1. Introduction

The metabolome is well-known to be a sensitive measure of health and disease, reflecting alterations to the genome, proteome, and transcriptome, as well as changes in life-style and environment. As such, one common goal of metabolomic studies is biomarker discovery, aiming to identify a metabolite or a set of metabolites capable of classifying conditions or disease, with high sensitivity (true-positive rate) and specificity (true negative rate). This is achieved through building predictive models of one or multiple metabolites and evaluating the performance, or robustness of the model, to classify new patients into diseased or healthy categories. The main steps for biomarker analysis are as follows:

1) Biomarker selection

2) Performance evaluation

3) Model creation

MetaboAnalystR provides users with several options for single (classical) or multiple biomarker analysis, as well as for predictive biomarker model creation and evaluation.

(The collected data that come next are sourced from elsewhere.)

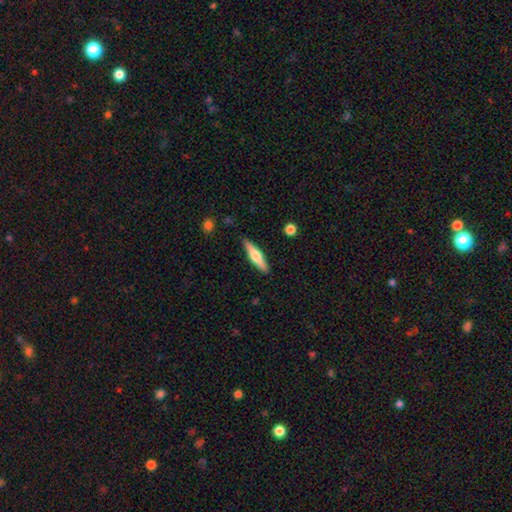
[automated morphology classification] This appears to be a featured or disk galaxy (51%) viewed edge-on (96%). Merging: none (89%).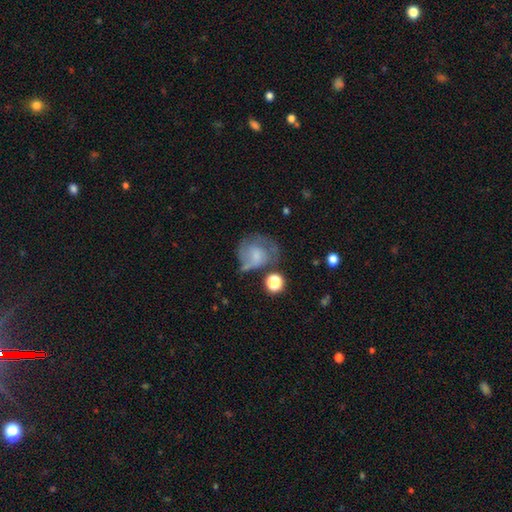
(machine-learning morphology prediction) A featured or disk galaxy (45%). Merging: none (38%).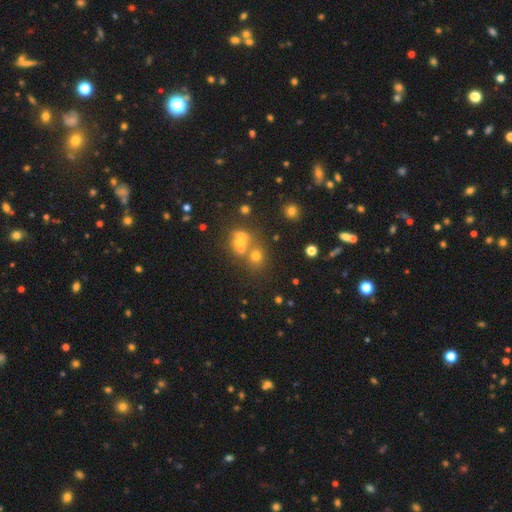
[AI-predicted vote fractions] Smooth or featured? smooth (61%)
How rounded? round (75%)
Merging? none (50%)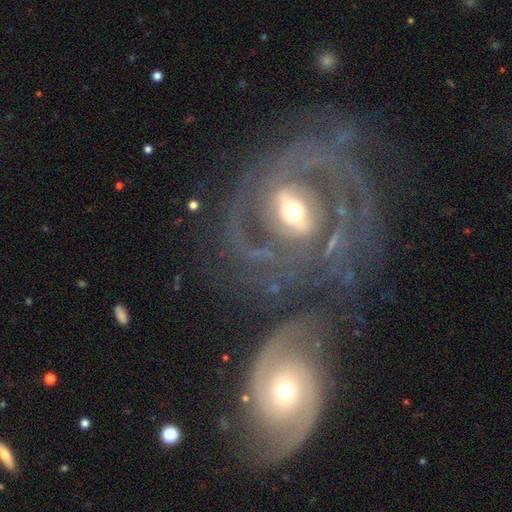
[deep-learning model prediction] A featured or disk galaxy (87%) with a weak bar (38%), 2 (58%) tight (47%) spiral arms (93%) and a moderate central bulge (62%).

Vote fractions:
- Smooth or featured? featured or disk: 87% / smooth: 7% / star or artifact: 6%
- Edge-on disk? no: 96% / yes: 4%
- Bar? weak: 38% / strong: 33% / no: 29%
- Spiral arms? yes: 93% / no: 7%
- Spiral winding? tight: 47% / medium: 42% / loose: 11%
- Spiral arm count? 2: 58% / can't tell: 15% / 3: 13% / 1: 5% / 4: 5% / more than 4: 4%
- Bulge size? moderate: 62% / small: 27% / large: 8% / none: 2% / dominant: 2%
- Merging? merger: 38% / none: 36% / major disturbance: 13% / minor disturbance: 13%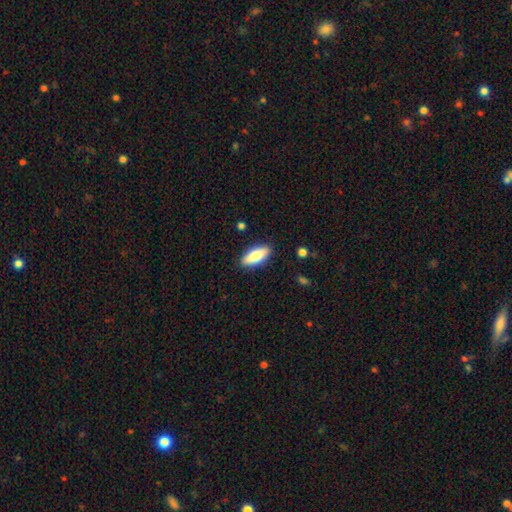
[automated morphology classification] Smooth or featured? smooth (71%)
How rounded? in between (71%)
Merging? none (89%)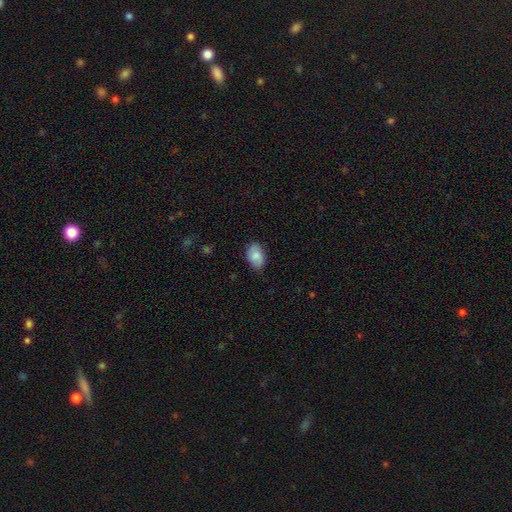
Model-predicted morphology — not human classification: Overall: smooth (83%). How rounded: in between (89%). Merging: none (83%).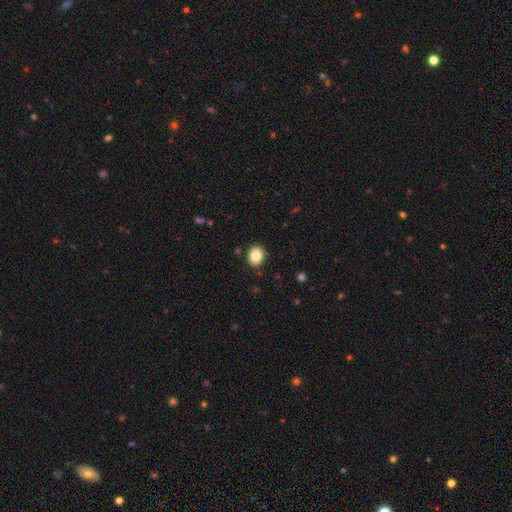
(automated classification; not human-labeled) A smooth galaxy with no disk features (83%) that is round (53%). Merging: none (88%).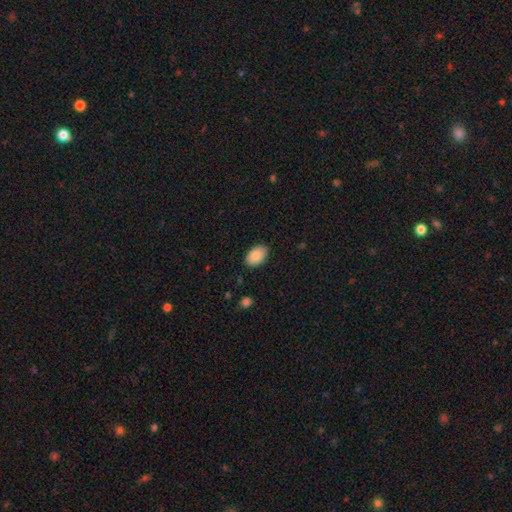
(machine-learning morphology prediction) A smooth galaxy with no disk features (89%) that is in between round and cigar-shaped (91%).

Vote fractions:
- Smooth or featured? smooth: 89% / star or artifact: 6% / featured or disk: 5%
- How rounded? in between: 91% / round: 8% / cigar-shaped: 1%
- Merging? none: 84% / minor disturbance: 12% / major disturbance: 2% / merger: 1%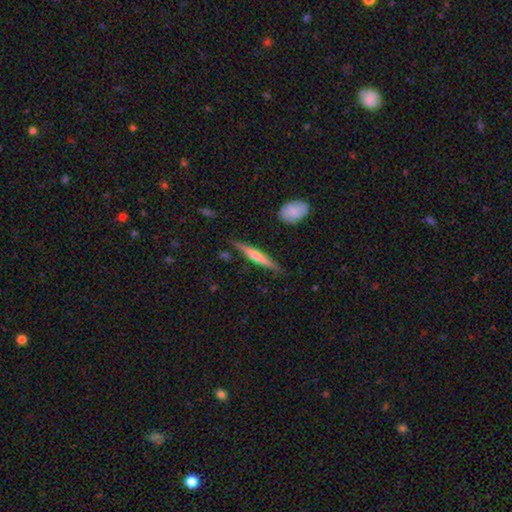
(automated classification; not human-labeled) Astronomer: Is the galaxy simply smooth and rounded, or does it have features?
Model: featured or disk — 49% (runner-up: smooth, 45%).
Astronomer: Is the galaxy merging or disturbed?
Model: none — 81%.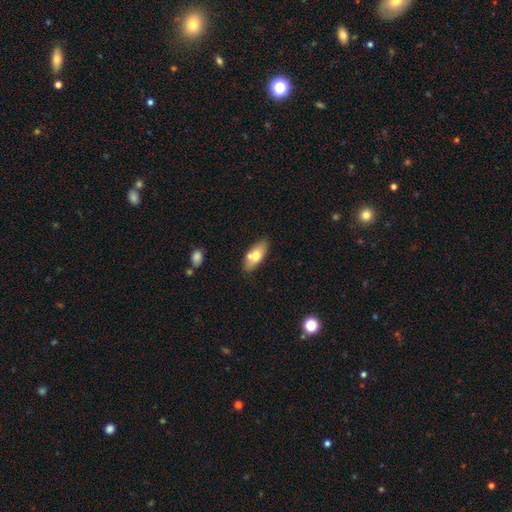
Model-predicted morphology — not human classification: Overall: smooth (67%). How rounded: in between (85%). Merging: none (70%).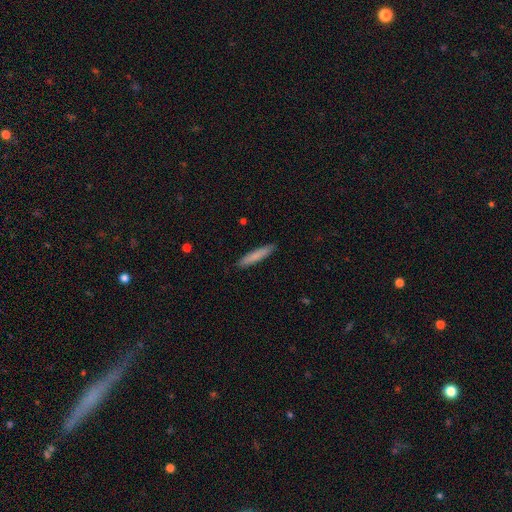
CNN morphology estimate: A smooth galaxy with no disk features (80%) that is cigar-shaped (92%). Merging: none (90%).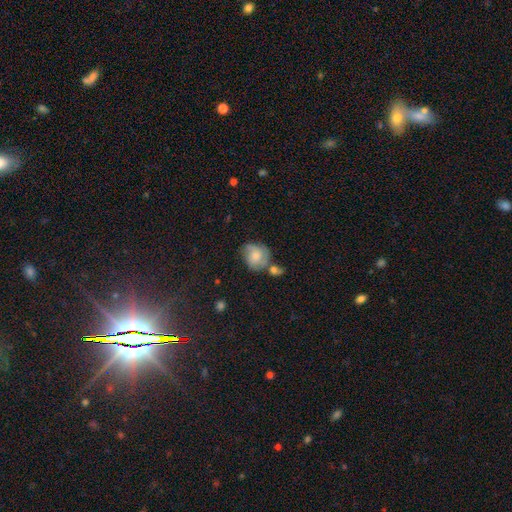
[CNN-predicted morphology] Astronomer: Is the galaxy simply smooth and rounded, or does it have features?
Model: smooth — 53% (runner-up: featured or disk, 38%).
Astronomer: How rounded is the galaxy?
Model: round — 72%.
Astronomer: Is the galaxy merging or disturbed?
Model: none — 48% (runner-up: minor disturbance, 24%).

For a comprehensive introductory tutorial and further details concerning biomarker analysis, please refer to Xia et al. 2013 (PMID: 23543913).

2. Importing data

The biomarker analysis module accepts either a compound concentration table, spectral binned data, or a peak intensity table. The format of the data must be specified, identifying whether the samples are in rows or columns, and whether or not the data is paired. The data may either be .csv or .txt files. For the biomarker analysis vignette, we will be using the plasma_nmr.csv file which can be found online. The data follows the uploading, processing, and filtering steps as per other modules. For information on these steps, please refer to the Introduction to MetaboAnalystR vignette for details.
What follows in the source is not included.